Fenomena Hacker Bjorka, Siber Ansor: Benahi Keamanan Siber Negara
Ahad, 18 September 2022 | 10:00 WIB
Ilustrasi. Tindakan peretasan oleh Bjorka terhadap data-data pejabat negara menunjukkan keamanan siber di Indonesia lemah.
Jakarta, NU Online
Kasus kebocoran data kian marak dalam beberapa waktu terakhir, salah satunya yang dilakukan oleh peretas dengan identitas Bjorka. Menanggapi hal ini Sekretaris Badan Siber Ansor, M. Mabrur L. Banuna mengatakan, munculnya peretasan ini menjadi domain negara di mana negara harus membenahi keamanan siber.
Jadi gerakan digitalisasi yang masif dilakukan oleh negara harus diimbangi dengan gerakan keamanan siber. Dari segi mandat Undang-undang, badan sandi siber negara (BSSN) harus melakukan proteksi siber terhadap data pribadi tiap individu.
“Karena kita banyak mengirim data ke pihak ke tiga seperti peduli lindungi, online shop, BPJS semua itu harus dipastikan keamanan aplikasinya dan harus bersih dari serangan hacker itu yang bertanggung jawab jelas negara,” kata Mabrur kepada NU Online, Sabtu (18/9/2022).
Fenomena Bjorka, kata dia, juga berhubungan dengan lemahnya sistem sekuriti siber aplikasi dan website yang dikelola pemerintah.
“Kalau dari segi pengetahuan peretasan yang dilakukan para hacker itu tidak terlalu signifikan karena belum memasuki tahap yang paling dalam melakukan peretasan. Ini memang sistem siber di pemerintahan saja baik instansi maupun lembaga yang masih lemah,” tuturnya.
Ia mencontohkan peretasan yang terjadi pada akun twitter TNI Angkatan Darat beberapa waktu lalu menandakan bahwa sistem keamanan siber di Indonesia lemah.
“Beberapa waktu lalu akun twitter TNI AD diretas oleh orang dan belum dikembalikan, sudah 6 hari berada di bawah penguasaan orang lain ini sudah memperlihatkan bagaimana lemahnya sistem keamanan siber kita,” bebernya.
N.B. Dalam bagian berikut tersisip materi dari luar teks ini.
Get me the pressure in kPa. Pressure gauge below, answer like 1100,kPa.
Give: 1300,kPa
“Saya kira memang BSSN ini harus bertanggung jawab sesuai amanat Undang-undang tentang pembentukan BSSN adalah melindungi sistem keamanan siber di negara kita,” lanjutnya.
Sementara itu untuk menangani kebocoran data menurutnya perlu regulasi khusus terkait dengan Undang-undang keamanan dan pertahanan siber yang melibatkan lintas stakeholder. Jadi bukan hanya leading sector di BSSN tapi juga harus ada pelibatan di badan intelijen negara (BIN), TNI, kepolisian, dan Kominfo.
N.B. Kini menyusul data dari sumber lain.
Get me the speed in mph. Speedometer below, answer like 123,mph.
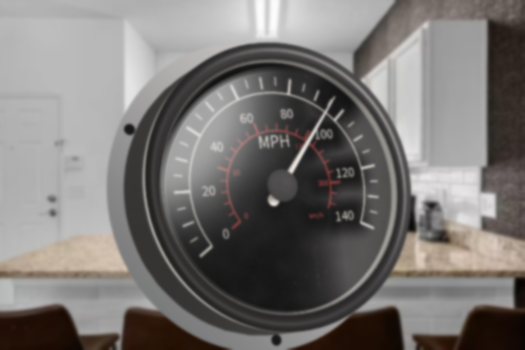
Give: 95,mph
“Saat ini kan regulasi masih sektoral jadi misalnya di BSSN dan Kominfo punya regulasi sendiri sementara regulasi payung hukum yang lebih besar itu belum ada sehinga dibutuhkan regulasi yang kuat dulu sebagai landasan. Kemudian terkait dengan implementasinya nanti akan dijelaskan secara teknis dengan melibatkan lintas sektor itu,” terang pria asal Makassar ini.
Negara juga diharapkan mampu merangkul para hacker untuk membantu penguatan sistem keamanan siber di lingkungan pemerintah Indonesia dengan melakukan pendekatan persuasif. Pasalnya para hacker ini dinilai memiliki potensi, baik secara jenjang akademis maupun otodidak namun belum tampak dipermukaan.
“Negara tidak boleh memusuhi hacker, mereka harus dirangkul, diberikan pembinaan, komunikasi secara persuasif karena namanya hacker semakin ditantang kadang semakin berulah kita lihat sendiri Bjorka semakin ditantang semakin membocorkan data pribadi pejabat kita. Saya kira negara punya akses untuk itu,” ungkap Mabrur.